Train batches: 1875 Test batches: 119


This cell defines a compact text classification model using an EmbeddingBag layer followed by a linear classifier. EmbeddingBag performs a sum/mean aggregation of token embeddings per example, which works well for short text classification tasks.

In [6]:
# Define a simple text classifier using EmbeddingBag

class TextClassificationModel(nn.Module):
    def __init__(self, vocab_size, embed_dim, num_class):
        super().__init__()
        self.embedding = nn.EmbeddingBag(vocab_size, embed_dim, sparse=True)
        self.fc = nn.Linear(embed_dim, num_class)
        self.init_weights()

    def init_weights(self):
        initrange = 0.5
        self.embedding.weight.data.uniform_(-initrange, initrange)
        self.fc.weight.data.uniform_(-initrange, initrange)
        self.fc.bias.data.zero_()

    def forward(self, text, offsets):
        embedded = self.embedding(text, offsets)
        return self.fc(embedded)


num_class = 4
embed_dim = 64
model = TextClassificationModel(num_tokens, embed_dim, num_class).to(device)
print(model)

TextClassificationModel(
  (embedding): EmbeddingBag(95811, 64, mode='mean')
  (fc): Linear(in_features=64, out_features=4, bias=True)
)


This cell contains the loss function, optimizer, and the training/validation loops. The training loop iterates over batches, computes loss and backpropagates, while the evaluation loop measures accuracy on a held-out set.

In [7]:
# Training and evaluation utilities

criterion = nn.CrossEntropyLoss()
optimizer = torch.optim.SGD(model.parameters(), lr=5.0)

from tqdm import tqdm

def train_epoch(model, dataloader, optimizer, criterion):
    model.train()
    total_acc, total_count = 0, 0
    log_interval = 500
    start_time = time.time()

    for idx, (text, offsets, labels) in enumerate(dataloader):
        optimizer.zero_grad()
        output = model(text, offsets)
        loss = criterion(output, labels)
        loss.backward()
        optimizer.step()

        pred = output.argmax(1)
        total_acc += (pred == labels).sum().item()
        total_count += labels.size(0)

    return total_acc / total_count


def evaluate(model, dataloader, criterion):
    model.eval()
    total_acc, total_count = 0, 0
    with torch.no_grad():
        for idx, (text, offsets, labels) in enumerate(dataloader):
            output = model(text, offsets)
            loss = criterion(output, labels)
            pred = output.argmax(1)
            total_acc += (pred == labels).sum().item()
            total_count += labels.size(0)
    return total_acc / total_count

Run a short training cycle using the training and evaluation utilities defined above. This cell performs a quick sanity run for a small number of epochs to verify the pipeline is working end-to-end.

In [9]:
# Run a short training loop (1-3 epochs) to verify everything works

n_epochs = 2
for epoch in range(n_epochs):
    train_acc = train_epoch(model, train_dataloader, optimizer, criterion)
    test_acc = evaluate(model, test_dataloader, criterion)
    print(f'Epoch: {epoch+1}, Train acc: {train_acc:.4f}, Test acc: {test_acc:.4f}')

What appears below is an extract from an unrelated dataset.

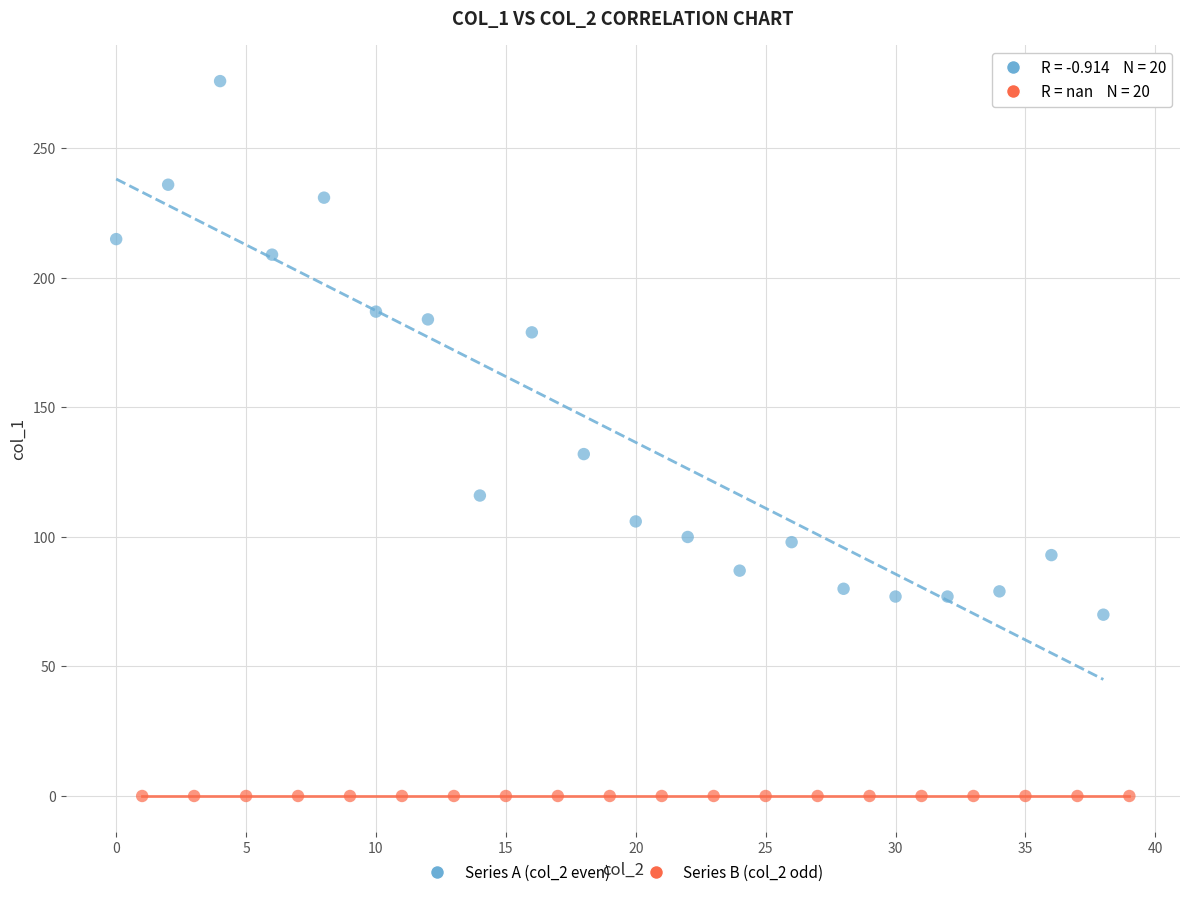

Which series contains the highest Y value?

Series A (col_2 even)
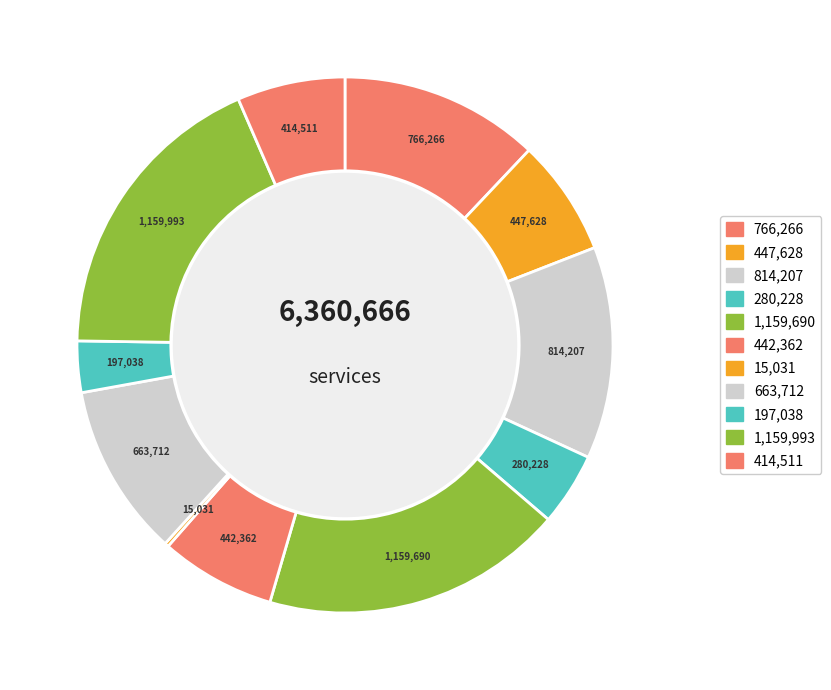

Which slice is the smallest?

15031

print('Done training (short run).')

Epoch: 1, Train acc: 0.9056, Test acc: 0.8964
Epoch: 2, Train acc: 0.9173, Test acc: 0.9071
Done training (short run).


Notes / next steps

- This example builds a small vocabulary and trains a simple EmbeddingBag model for AG_NEWS.
- Suggested exercise: modify the training loop to run for 10 epochs and plot the training and test accuracy versus epoch.
- For better performance:
  - Use pretrained embeddings or larger embed_dim.
  - Use regularization, LR scheduling, or a different optimizer (Adam).
  - Use text preprocessing: lowercasing, stopword filtering, subword tokenization.
  - Explore transformer-based models with Hugging Face for state-of-the-art performance.